From the department of scary rumors, reader Jack sends in this note: "A generally reliable source, with experience in Village real estate, told me John's Pizzeria in the Village (yes, the original) will be biting the dust soon, but luckily I've not yet seen anything in print to that effect."
I went into John's and asked if they were closing. "No way," was the answer I got, accompanied by a good-natured scoff, as if to say Don't be ridiculous.
Rumors crop up now and then. Much of the time, they turn out to be true. Sometimes, not. In any case, I pass this one along because it's a good reminder to take the time to enjoy the authentic New York places we still have. We know now that anything can vanish, no matter how successful and revered, at any time. And, yes, even if they own the building.
Originally founded by John Sasso, formerly of Lombardi's, John's Pizzeria has been serving up delicious pies in the Village since 1929. They still don't do slices.
The neon sign in the window refers to Port'Alba, the first pizzeria in the world. In Naples since 1738, the Port'Alba pizzeria has ovens lined with lava rock from Mount Vesuvius. I don't think John's has lava rock lining their ovens.
There are two faded murals on John's walls--one that has to be the Blue
Grotto on Capri, and another that depicts a summertime scene, perhaps
off the coast of Naples (does anyone recognize it?). Both are simply done, by an untrained hand.
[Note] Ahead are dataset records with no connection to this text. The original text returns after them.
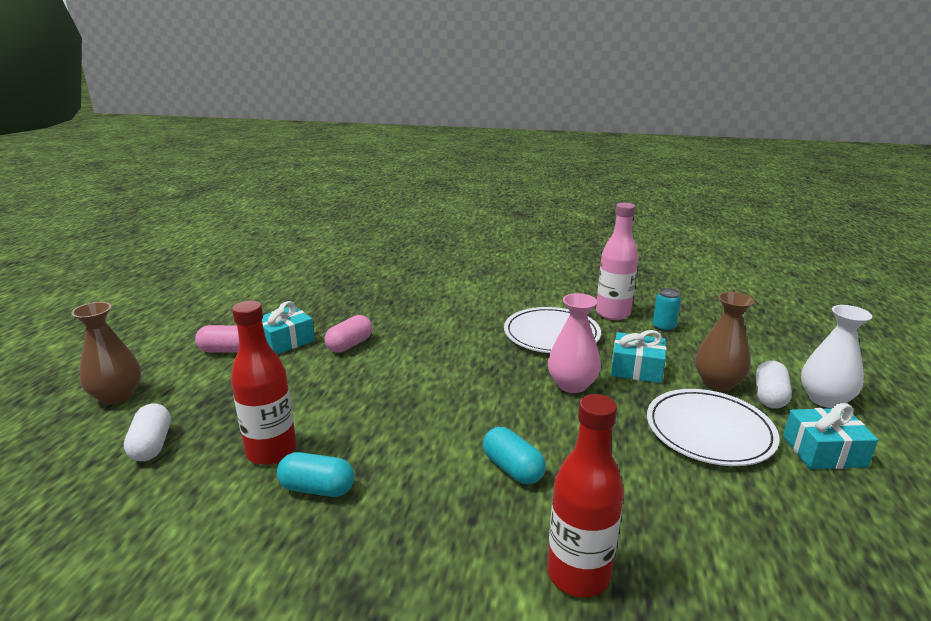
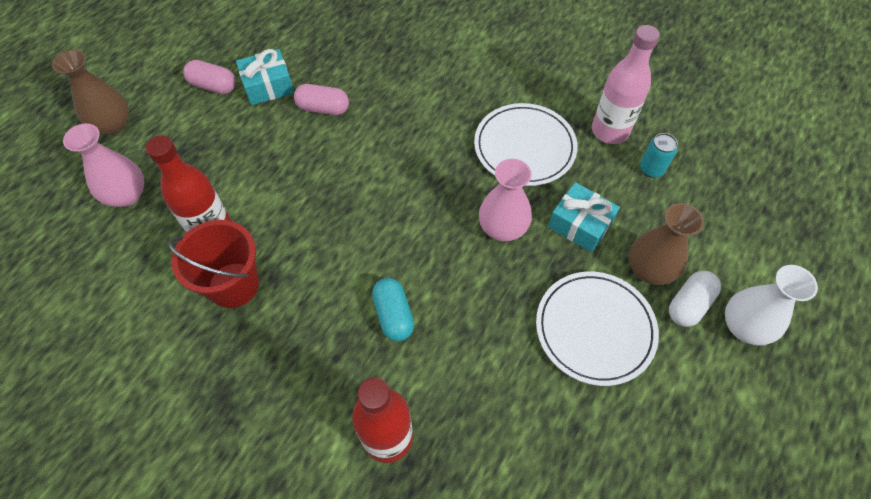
camera: 20 degrees right, 35 degrees up
white capsule [124,404,171,461] -> pink vase [63,124,144,207]
turquoise capsule [277,452,354,497] -> red bucket [168,220,259,308]
pink capsule [325,315,372,353] -> pink capsule turned 45 degrees clockwise [294,84,349,115]
turquoise gift [783,403,878,469] -> none

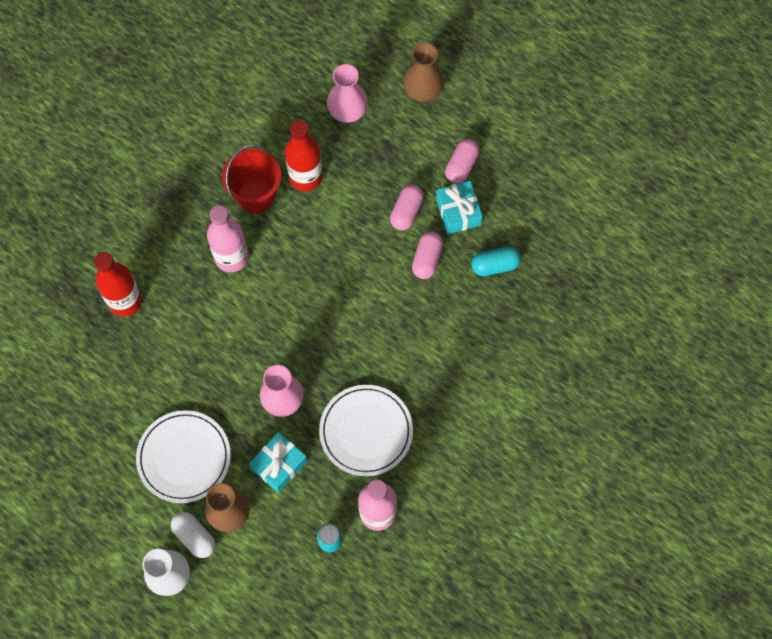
camera: 95 degrees right, 10 degrees up
turquoise capsule [372,278,414,341] -> turquoise capsule moved to [471,247,521,276]
none -> pink bottle [207,205,248,272]
none -> pink capsule [390,184,424,230]

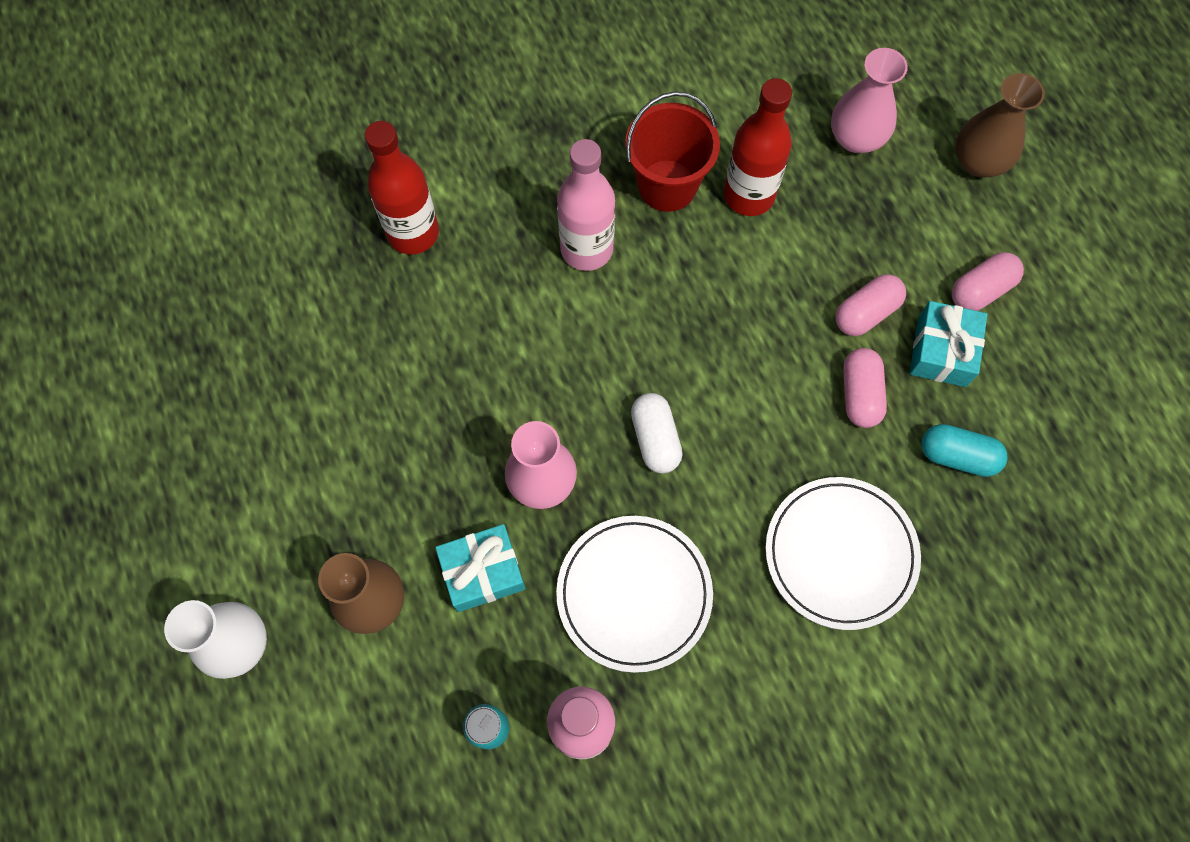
camera: 30 degrees right, 0 degrees up
white plate [136,410,231,503] -> white plate moved to [765,477,921,630]
white capsule [171,512,215,558] -> white capsule moved to [631,393,683,474]
pink capsule [412,232,443,279] -> pink capsule turned 45 degrees counterclockwise [843,348,887,428]

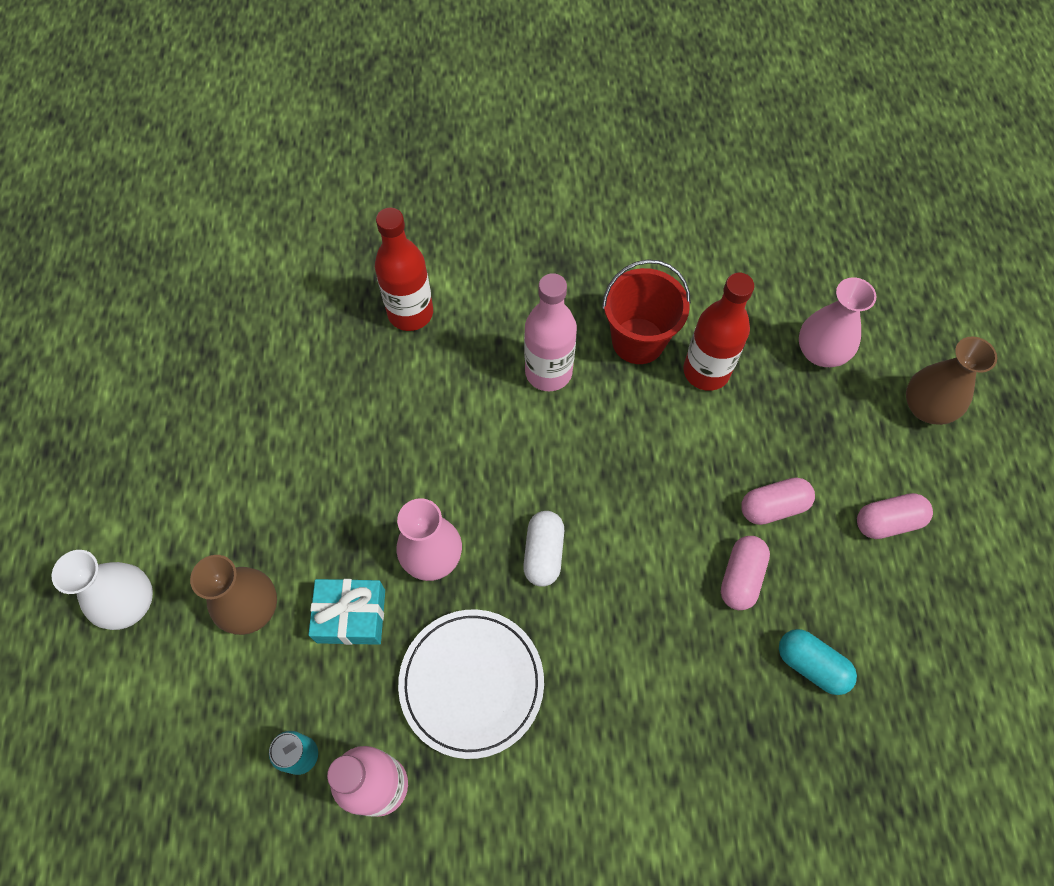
camera: 20 degrees right, 5 degrees down
white plate [765,477,921,630] -> none
turquoise gift [909,301,987,387] -> none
Call it art brut. The paint is peeling.
The walls and wooden booths are covered in scratchitti, with the names and dates and hearts of customers who came to eat the pizza.
And there are many autographed photos. Sinatra's in a prominent place, though most are from athletes--football players, boxers, wrestlers.
And a couple items from Vanilla Ice, who must have been a regular at one point.
If the city ever does get a historic restaurant protection measure, John's has to go at the top of the list.